- Your assignment -
Below are several entries. Transcribe exactly those lines that fall from the one with "lymph node stained" through the one with "of human liver", end lines included.

[Stored data]
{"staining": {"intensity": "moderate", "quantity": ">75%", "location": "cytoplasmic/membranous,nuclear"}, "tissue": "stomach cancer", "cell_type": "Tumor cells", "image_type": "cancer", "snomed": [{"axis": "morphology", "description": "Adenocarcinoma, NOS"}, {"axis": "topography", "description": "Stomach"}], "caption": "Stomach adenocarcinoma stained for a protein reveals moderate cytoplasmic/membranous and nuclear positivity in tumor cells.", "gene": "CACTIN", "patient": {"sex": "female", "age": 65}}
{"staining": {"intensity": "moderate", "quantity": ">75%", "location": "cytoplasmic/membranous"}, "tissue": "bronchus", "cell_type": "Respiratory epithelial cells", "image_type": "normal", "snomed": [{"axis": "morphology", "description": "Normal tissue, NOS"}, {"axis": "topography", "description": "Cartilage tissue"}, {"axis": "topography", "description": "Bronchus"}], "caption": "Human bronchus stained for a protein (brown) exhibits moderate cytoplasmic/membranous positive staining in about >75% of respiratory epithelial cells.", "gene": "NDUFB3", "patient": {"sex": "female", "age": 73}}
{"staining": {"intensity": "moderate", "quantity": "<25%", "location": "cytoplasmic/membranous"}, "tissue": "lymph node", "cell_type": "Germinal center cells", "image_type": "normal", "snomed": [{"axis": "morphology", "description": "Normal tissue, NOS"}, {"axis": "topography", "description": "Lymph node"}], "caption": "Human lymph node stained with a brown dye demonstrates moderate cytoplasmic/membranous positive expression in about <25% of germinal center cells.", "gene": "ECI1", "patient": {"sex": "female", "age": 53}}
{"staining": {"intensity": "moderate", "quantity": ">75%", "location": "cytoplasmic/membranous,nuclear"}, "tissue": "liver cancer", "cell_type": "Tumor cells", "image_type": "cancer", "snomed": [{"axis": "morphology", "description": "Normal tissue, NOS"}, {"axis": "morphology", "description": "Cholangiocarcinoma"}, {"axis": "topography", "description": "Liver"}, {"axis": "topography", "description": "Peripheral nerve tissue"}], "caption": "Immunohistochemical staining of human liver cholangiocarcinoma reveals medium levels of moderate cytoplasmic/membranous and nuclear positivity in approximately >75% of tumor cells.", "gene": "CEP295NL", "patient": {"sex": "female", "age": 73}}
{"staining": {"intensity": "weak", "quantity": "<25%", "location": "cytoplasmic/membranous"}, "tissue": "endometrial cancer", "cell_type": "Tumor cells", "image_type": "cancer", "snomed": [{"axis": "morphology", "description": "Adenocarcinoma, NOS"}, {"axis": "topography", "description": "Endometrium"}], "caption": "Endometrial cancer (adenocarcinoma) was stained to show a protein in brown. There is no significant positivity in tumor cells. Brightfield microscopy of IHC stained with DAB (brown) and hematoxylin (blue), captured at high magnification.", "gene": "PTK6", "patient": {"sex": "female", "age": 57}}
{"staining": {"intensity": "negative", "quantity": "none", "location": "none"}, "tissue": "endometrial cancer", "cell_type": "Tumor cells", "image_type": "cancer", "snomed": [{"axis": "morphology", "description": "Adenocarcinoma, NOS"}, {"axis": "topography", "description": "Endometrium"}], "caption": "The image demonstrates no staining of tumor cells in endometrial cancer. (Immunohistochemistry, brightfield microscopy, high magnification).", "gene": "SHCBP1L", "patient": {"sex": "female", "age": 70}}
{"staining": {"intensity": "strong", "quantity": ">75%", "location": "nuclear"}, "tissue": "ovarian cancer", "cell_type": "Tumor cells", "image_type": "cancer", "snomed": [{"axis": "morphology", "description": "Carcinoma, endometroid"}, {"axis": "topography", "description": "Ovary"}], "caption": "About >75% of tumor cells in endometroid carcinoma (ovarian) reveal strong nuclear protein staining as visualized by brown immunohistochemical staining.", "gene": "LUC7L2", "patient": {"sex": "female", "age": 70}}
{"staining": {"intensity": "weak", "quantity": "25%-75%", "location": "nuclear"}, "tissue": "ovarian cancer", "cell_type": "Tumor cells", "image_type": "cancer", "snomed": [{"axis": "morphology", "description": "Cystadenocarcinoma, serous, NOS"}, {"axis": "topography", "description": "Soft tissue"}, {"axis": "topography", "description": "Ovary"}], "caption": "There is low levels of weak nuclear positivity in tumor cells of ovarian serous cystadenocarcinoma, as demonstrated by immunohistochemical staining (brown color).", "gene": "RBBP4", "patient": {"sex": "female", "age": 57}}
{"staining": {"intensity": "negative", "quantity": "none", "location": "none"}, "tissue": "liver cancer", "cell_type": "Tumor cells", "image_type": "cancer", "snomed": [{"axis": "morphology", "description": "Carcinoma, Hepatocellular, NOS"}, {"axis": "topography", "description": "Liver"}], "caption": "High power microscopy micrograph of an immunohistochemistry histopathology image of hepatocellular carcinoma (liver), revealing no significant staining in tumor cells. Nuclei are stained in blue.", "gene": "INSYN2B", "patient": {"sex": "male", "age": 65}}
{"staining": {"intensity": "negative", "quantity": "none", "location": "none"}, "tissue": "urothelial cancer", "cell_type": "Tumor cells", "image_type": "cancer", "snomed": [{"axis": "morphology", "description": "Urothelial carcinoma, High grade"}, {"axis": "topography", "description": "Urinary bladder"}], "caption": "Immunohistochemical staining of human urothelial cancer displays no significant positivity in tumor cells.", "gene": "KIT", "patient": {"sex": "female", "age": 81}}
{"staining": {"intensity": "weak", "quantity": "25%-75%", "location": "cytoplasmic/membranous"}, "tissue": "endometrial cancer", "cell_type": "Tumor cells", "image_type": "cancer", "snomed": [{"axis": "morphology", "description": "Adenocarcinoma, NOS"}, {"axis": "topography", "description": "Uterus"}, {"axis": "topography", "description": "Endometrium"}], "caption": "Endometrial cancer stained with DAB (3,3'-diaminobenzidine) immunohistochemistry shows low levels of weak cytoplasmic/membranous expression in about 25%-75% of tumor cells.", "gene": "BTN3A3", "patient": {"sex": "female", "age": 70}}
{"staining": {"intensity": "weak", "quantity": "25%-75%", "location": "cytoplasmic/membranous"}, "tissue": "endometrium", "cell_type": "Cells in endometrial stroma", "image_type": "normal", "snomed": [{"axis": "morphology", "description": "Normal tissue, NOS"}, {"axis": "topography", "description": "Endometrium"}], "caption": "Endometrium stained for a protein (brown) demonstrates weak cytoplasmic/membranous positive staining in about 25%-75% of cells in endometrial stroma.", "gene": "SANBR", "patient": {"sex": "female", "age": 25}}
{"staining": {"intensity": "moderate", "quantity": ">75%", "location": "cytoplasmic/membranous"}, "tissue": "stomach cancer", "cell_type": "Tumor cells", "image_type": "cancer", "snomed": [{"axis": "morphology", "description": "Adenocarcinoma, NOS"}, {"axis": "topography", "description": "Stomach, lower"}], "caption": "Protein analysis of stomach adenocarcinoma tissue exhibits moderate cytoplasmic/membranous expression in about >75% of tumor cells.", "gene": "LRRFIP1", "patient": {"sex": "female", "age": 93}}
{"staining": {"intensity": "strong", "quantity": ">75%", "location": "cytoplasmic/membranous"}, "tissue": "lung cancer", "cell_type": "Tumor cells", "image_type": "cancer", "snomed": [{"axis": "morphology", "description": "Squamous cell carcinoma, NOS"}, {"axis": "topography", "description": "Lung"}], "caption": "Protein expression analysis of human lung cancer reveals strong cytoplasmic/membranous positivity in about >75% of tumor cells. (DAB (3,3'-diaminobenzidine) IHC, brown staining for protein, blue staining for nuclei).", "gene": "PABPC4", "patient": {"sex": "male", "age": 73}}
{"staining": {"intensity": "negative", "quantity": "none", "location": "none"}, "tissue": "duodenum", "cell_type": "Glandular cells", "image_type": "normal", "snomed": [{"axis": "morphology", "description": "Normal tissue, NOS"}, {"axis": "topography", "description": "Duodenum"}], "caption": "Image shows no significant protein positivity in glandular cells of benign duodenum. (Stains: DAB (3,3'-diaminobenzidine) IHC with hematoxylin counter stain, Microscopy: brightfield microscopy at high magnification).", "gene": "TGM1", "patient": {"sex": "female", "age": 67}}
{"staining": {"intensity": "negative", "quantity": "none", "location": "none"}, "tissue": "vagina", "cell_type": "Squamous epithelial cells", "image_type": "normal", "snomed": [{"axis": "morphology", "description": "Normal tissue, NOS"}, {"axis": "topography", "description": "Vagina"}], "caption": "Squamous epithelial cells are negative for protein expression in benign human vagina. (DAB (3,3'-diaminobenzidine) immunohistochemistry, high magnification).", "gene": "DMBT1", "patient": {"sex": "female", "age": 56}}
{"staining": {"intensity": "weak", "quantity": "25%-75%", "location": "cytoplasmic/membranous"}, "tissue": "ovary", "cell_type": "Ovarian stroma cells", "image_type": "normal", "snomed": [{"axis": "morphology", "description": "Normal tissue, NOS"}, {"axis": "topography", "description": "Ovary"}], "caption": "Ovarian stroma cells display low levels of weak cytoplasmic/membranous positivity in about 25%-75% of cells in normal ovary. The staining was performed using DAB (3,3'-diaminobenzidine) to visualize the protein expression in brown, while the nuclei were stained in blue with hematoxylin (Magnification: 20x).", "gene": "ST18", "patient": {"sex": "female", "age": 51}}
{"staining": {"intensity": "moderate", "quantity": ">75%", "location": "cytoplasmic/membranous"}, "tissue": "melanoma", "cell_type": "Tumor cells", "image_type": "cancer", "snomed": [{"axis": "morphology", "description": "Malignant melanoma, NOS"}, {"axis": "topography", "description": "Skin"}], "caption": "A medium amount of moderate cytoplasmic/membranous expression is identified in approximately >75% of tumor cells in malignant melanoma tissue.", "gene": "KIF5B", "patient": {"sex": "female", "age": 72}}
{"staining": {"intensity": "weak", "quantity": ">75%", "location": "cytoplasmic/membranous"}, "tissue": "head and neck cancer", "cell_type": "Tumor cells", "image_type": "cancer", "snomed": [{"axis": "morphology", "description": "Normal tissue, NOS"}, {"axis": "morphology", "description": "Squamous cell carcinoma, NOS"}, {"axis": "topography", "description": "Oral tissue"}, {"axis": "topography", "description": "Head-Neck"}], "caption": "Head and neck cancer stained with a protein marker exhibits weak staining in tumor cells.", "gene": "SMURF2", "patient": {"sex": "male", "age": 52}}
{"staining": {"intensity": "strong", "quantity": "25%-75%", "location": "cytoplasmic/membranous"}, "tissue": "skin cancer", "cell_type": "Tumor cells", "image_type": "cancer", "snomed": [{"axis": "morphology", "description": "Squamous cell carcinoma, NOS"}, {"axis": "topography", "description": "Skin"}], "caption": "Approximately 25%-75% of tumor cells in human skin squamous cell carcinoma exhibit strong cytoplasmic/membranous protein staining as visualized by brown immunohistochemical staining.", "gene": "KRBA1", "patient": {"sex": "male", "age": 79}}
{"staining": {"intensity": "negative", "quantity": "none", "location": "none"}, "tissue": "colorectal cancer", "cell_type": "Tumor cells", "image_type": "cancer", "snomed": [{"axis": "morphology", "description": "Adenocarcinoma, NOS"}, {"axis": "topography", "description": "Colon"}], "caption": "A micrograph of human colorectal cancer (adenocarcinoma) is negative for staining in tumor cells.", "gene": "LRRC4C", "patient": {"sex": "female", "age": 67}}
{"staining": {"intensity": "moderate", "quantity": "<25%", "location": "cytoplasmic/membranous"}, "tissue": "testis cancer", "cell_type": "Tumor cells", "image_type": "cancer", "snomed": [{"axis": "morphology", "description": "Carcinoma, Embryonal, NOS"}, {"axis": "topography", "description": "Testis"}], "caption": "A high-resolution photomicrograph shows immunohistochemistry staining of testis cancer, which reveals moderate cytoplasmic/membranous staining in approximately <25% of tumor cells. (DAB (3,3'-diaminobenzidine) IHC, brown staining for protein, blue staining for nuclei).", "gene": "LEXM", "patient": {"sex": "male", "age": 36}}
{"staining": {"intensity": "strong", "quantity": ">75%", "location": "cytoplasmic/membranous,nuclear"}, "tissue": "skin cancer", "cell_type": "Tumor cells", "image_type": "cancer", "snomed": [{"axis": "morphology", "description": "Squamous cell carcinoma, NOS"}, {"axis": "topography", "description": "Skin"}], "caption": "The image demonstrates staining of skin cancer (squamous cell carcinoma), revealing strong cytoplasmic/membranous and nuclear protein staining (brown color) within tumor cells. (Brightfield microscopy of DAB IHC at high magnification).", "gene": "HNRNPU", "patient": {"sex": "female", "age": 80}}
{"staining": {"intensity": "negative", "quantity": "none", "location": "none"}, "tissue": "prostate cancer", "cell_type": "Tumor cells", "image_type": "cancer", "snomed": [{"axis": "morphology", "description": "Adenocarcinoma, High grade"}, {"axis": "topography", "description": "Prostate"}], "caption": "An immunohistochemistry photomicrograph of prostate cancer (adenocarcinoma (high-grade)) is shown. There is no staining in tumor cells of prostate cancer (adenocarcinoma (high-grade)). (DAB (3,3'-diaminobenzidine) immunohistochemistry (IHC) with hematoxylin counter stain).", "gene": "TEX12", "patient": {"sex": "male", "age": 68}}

- Result of this exercise -
{"staining": {"intensity": "moderate", "quantity": "<25%", "location": "cytoplasmic/membranous"}, "tissue": "lymph node", "cell_type": "Germinal center cells", "image_type": "normal", "snomed": [{"axis": "morphology", "description": "Normal tissue, NOS"}, {"axis": "topography", "description": "Lymph node"}], "caption": "Human lymph node stained with a brown dye demonstrates moderate cytoplasmic/membranous positive expression in about <25% of germinal center cells.", "gene": "ECI1", "patient": {"sex": "female", "age": 53}}
{"staining": {"intensity": "moderate", "quantity": ">75%", "location": "cytoplasmic/membranous,nuclear"}, "tissue": "liver cancer", "cell_type": "Tumor cells", "image_type": "cancer", "snomed": [{"axis": "morphology", "description": "Normal tissue, NOS"}, {"axis": "morphology", "description": "Cholangiocarcinoma"}, {"axis": "topography", "description": "Liver"}, {"axis": "topography", "description": "Peripheral nerve tissue"}], "caption": "Immunohistochemical staining of human liver cholangiocarcinoma reveals medium levels of moderate cytoplasmic/membranous and nuclear positivity in approximately >75% of tumor cells.", "gene": "CEP295NL", "patient": {"sex": "female", "age": 73}}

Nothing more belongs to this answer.